Historically, ijma has played a crucial role in maintaining unity among Muslim communities around questions of faith.

Nonetheless, the issue of whose opinion counts has not been immune to debate and criticism. Both historically and in more recent times the issue of whether only scholarly opinion counts or whether the opinions of all Muslims are valid has risen again and again. The issue has remained at the forefront of Islamic legal thinking particularly because Islam has in general remained uneasy with the idea of a religious hierarchy. Classical thinkers such as Ibn Taymiyya (d. 1328) were at great pains to stress the principle of equality that runs through Islam, and his own position on ijma reflected this.

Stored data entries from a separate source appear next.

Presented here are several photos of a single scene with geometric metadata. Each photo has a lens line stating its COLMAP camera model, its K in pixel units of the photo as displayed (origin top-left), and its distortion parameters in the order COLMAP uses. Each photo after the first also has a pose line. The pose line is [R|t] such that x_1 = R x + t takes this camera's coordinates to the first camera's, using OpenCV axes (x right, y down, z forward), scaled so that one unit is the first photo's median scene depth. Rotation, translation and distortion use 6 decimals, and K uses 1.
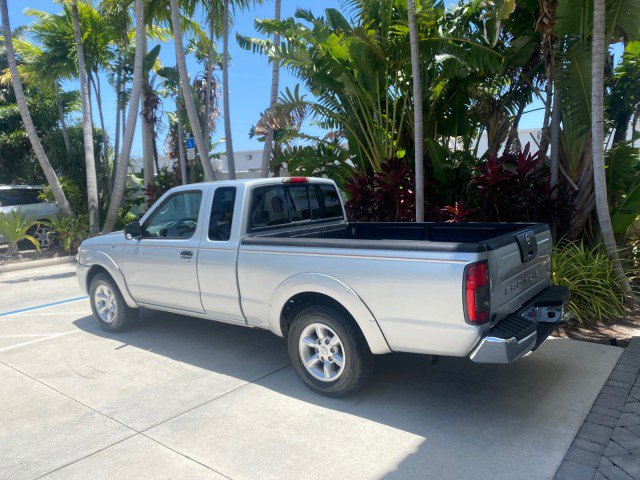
lens RADIAL K [[491.3, 0, 317.0], [0, 491.3, 241.0], [0, 0, 1]] dist [0.031171, -0.037025]
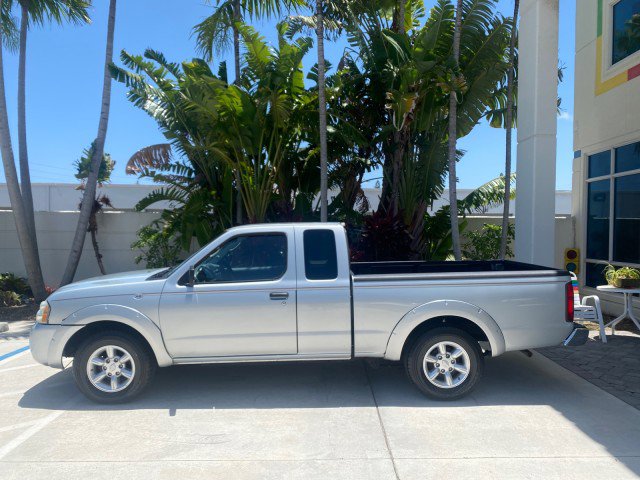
lens RADIAL K [[491.3, 0, 322.4], [0, 491.3, 237.9], [0, 0, 1]] dist [0.031171, -0.037025]
pose [[0.776614, 0.017075, 0.629746, -0.719452], [0.050295, 0.994761, -0.088997, 0.003151], [-0.627966, 0.100789, 0.771686, 0.144942]]
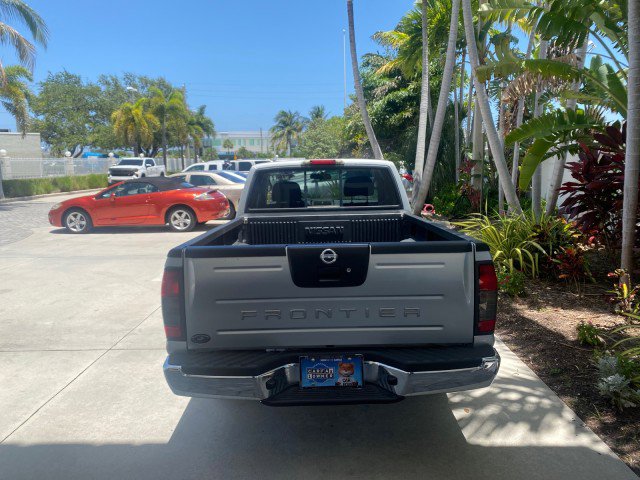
lens RADIAL K [[491.3, 0, 320.9], [0, 491.3, 237.4], [0, 0, 1]] dist [0.031171, -0.037025]
pose [[0.621710, 0.129383, -0.772487, 0.640086], [-0.088774, 0.991547, 0.094626, -0.063954], [0.778200, 0.009747, 0.627940, 0.371746]]
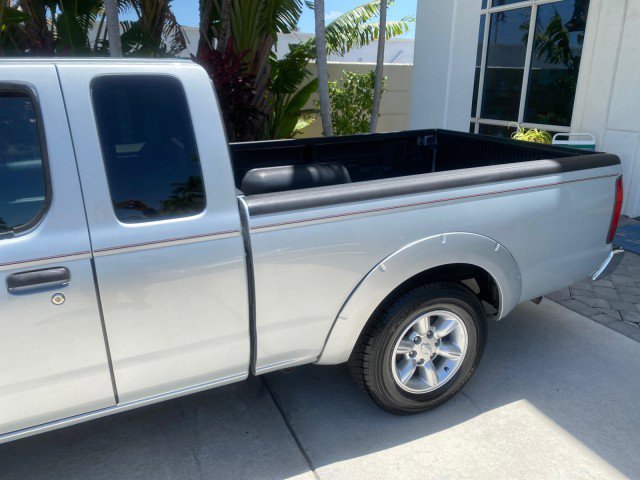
lens RADIAL K [[491.3, 0, 322.3], [0, 491.3, 237.9], [0, 0, 1]] dist [0.031171, -0.037025]
pose [[0.465798, -0.241748, 0.851228, -0.399203], [0.086909, 0.969806, 0.227867, -0.053707], [-0.880613, -0.032161, 0.472744, 0.582047]]
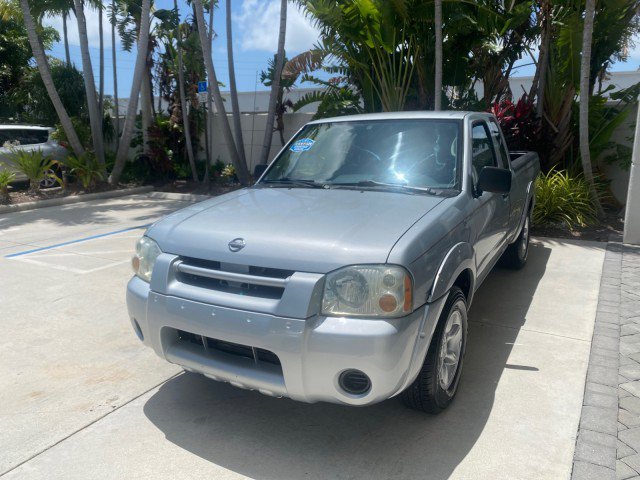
lens RADIAL K [[491.3, 0, 320.6], [0, 491.3, 242.6], [0, 0, 1]] dist [0.031171, -0.037025]
pose [[0.989801, -0.020553, 0.140963, -0.343099], [0.005661, 0.994430, 0.105244, 0.054443], [-0.142341, -0.103372, 0.984405, -0.245278]]
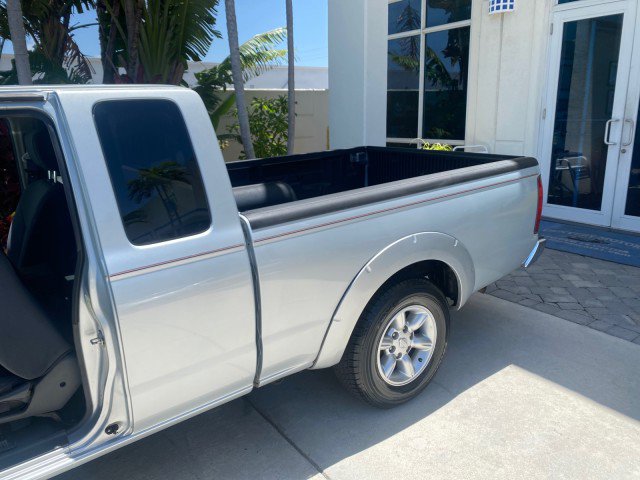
lens RADIAL K [[491.3, 0, 320.3], [0, 491.3, 239.8], [0, 0, 1]] dist [0.031171, -0.037025]
pose [[0.264154, -0.233550, 0.935776, -0.450806], [0.133783, 0.969732, 0.204260, -0.054116], [-0.955157, 0.071235, 0.287404, 0.640235]]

Ibn Taymiyya believed that only the Companions of the Prophet (pbuh) could have reached a perfect ijma, because only they had been truly faithful to Muhammad’s (pbuh) words and deeds. From that time on though the distance separating the jurists from the Prophet (pbuh) was too great, so any ijma reached would inevitably be fallible. Thus he argued for a continued process of legal reasoning (ijtihad) to decide what was in the interests of human welfare (maslaha), with judgements being made accordingly.[1]

[1] See Albert Hourani Arabic Thought in the Liberal Age: 1798-1939, Cambridge: Cambridge University Press, 1983, p. 18-23.